The Tories may come in 2008 to rue their equivocal attitude to nuclear - this policy may yet be a dreadful millstone for them, an ugly albatross hanging around their greenwashed necks. Zac Goldsmith believed, when he joined the Tories, that he had a commitment from them not to go down the nuclear route. Now it is clear that the Tories are willing to allow new nuclear power providing it is privately funded - that, in effect, they will NOT oppose New Labour policy. Zac must be feeling rather betrayed...perhaps 2008 might even see him return to the fold, and join the Green Party?

The May 1st local elections will be a significant milestone in British politics: the first real test of Brown's Labour Party. In London, Ken Livingstone will hang on to be re-elected as Mayor, and the Green group on the Greater London Assembly will grow to 3 or 4 A.M.s, thus strengthening the Greens' grip on the budgetary balance of power in London. Where I am writing from, in Norwich, we may achieve a historic milestone. If just 3 seats change hands, then the Green Party could become the largest Party on Norwich City Council, the first time that that has ever happened on a British Principal Authority Council. Fighting on issues such as more affordable housing, no to incineration, and yes to ‘home rule' (Unitary status) for Norwich, the Green Party will, I predict, certainly become at least the second-largest Party on the Council, consigning Norwich's LibDems to the dustbin of history. And that outcome, official Opposition status for the Greens, would itself too be a milestone, a historic first in British politics.

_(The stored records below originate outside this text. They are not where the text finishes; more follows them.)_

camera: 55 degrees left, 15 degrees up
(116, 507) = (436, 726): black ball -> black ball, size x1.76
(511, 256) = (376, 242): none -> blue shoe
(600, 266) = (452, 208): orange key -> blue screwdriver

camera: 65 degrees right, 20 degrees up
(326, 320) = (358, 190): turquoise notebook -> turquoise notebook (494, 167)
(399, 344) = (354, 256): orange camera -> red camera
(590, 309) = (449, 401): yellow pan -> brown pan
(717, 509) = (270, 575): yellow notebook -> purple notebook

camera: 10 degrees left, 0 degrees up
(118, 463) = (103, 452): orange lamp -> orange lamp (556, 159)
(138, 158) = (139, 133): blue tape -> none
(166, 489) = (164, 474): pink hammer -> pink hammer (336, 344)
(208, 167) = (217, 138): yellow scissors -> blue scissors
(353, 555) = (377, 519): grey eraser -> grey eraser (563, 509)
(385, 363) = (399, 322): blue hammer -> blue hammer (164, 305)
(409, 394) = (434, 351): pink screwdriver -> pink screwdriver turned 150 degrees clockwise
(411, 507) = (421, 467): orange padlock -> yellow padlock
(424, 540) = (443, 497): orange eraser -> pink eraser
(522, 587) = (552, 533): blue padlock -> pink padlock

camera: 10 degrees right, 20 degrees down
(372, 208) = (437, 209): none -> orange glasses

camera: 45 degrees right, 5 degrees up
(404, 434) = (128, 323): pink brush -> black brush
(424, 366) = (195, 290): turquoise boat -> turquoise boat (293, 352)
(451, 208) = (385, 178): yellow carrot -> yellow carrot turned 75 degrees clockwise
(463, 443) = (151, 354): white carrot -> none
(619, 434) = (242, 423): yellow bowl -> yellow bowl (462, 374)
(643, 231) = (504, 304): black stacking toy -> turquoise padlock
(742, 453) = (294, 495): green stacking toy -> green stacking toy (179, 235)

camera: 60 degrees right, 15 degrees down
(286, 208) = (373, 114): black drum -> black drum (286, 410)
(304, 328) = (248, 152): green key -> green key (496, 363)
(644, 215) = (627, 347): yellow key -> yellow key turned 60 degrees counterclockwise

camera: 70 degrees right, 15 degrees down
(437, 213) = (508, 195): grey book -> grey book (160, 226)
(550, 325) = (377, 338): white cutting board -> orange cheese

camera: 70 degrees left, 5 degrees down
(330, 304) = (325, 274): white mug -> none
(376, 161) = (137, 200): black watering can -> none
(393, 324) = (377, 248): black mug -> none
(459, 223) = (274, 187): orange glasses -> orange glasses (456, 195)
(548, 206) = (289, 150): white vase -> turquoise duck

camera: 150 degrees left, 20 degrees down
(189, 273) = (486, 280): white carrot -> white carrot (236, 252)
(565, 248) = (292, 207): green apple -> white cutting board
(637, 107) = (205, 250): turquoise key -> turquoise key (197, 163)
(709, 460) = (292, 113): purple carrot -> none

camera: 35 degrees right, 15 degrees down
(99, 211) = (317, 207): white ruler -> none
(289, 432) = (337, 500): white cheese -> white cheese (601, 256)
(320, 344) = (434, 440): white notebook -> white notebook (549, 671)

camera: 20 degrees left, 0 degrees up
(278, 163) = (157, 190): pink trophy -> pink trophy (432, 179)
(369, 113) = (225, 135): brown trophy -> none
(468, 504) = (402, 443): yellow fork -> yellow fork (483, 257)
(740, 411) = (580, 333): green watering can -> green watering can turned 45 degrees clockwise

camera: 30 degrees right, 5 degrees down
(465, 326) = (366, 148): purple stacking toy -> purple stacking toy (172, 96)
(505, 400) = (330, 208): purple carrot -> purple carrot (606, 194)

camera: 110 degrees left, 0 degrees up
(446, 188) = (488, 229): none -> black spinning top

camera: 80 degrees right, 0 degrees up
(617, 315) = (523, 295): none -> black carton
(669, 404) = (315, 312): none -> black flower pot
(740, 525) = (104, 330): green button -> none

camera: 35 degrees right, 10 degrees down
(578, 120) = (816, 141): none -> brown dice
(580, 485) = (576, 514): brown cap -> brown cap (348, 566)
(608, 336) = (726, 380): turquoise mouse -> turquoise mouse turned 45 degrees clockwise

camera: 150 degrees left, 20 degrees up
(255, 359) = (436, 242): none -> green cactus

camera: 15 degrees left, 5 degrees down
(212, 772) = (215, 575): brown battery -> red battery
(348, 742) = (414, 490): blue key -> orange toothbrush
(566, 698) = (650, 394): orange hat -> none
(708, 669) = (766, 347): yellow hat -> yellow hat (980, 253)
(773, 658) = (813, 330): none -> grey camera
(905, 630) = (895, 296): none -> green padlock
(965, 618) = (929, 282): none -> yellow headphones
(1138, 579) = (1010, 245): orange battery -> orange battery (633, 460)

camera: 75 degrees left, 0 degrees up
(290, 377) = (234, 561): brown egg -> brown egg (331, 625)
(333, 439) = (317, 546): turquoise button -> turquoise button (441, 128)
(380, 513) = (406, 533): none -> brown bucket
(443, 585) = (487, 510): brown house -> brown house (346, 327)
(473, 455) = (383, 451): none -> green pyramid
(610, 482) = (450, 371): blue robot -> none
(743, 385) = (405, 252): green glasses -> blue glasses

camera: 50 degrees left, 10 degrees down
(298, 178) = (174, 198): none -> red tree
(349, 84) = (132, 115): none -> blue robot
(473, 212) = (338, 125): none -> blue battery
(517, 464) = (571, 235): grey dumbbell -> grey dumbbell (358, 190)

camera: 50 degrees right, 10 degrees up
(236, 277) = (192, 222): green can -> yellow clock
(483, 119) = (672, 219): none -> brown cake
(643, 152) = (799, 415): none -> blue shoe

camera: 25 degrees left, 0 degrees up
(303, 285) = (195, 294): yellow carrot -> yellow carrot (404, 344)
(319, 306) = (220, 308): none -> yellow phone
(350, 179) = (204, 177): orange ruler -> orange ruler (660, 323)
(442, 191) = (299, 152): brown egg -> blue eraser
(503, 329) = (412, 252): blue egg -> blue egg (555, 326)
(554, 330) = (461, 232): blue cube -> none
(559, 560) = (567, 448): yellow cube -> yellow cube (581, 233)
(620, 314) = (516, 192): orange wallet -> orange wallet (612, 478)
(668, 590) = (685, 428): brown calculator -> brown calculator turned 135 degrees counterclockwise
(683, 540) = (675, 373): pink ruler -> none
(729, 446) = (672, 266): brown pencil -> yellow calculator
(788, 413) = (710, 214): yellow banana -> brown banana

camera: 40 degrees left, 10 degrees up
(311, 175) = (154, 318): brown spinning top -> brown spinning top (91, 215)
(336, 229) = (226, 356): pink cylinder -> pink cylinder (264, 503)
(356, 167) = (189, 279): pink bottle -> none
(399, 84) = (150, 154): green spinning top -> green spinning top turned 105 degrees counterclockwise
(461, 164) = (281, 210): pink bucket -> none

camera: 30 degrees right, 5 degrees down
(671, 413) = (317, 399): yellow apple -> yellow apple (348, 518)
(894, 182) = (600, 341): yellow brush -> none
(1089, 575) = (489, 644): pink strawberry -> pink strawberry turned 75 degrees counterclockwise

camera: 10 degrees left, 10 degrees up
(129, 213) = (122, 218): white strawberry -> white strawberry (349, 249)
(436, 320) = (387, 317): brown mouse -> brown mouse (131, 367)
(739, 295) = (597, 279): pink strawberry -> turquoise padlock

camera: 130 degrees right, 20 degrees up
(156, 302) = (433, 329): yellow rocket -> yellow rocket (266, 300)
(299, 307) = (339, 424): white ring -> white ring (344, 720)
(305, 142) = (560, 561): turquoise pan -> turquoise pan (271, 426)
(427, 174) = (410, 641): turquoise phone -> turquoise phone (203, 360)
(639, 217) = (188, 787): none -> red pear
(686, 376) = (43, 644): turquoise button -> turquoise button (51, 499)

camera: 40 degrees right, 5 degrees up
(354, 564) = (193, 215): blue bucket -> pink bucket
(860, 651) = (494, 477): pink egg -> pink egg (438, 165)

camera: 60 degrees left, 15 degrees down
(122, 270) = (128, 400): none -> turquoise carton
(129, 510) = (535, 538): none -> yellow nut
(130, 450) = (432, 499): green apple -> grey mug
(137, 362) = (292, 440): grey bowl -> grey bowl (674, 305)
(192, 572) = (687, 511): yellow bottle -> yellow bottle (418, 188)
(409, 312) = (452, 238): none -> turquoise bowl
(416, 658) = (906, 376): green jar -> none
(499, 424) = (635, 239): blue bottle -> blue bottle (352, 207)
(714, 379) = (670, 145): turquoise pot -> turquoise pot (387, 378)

The Green Party's 1st ever Leadership election will take place in early autumn 2008. By the end of this year, the British public will be getting used to not just Gordon Brown, David Cameron and Nick Clegg, but also a fourth name: Caroline Lucas? Sian Berry? Peter Tatchell? We will, of course, have to wait and see a while longer, to find out who will stand for the Leadership of the Green Party, in an election which, because of its first time status, will surely attract more publicity than the Greens have experienced since 1989.

The most important event of 2008, however, will not take place until December, and will not take place in Britain. In Poland, the successor Conference to Bali may well decide the fate of human civilisation. The long run-up to this event, as governments and NGOs try to get hard figures tied down to the "deep cuts" in emissions that the Bali agreement has promised us all, is the real story of 2008. Failure in Poznan will negate success in everything else in the year ahead. For, to put it simply: without a sustainably-liveable planet, within a couple of generations none of us will have any elections - nor indeed anything else - to worry about.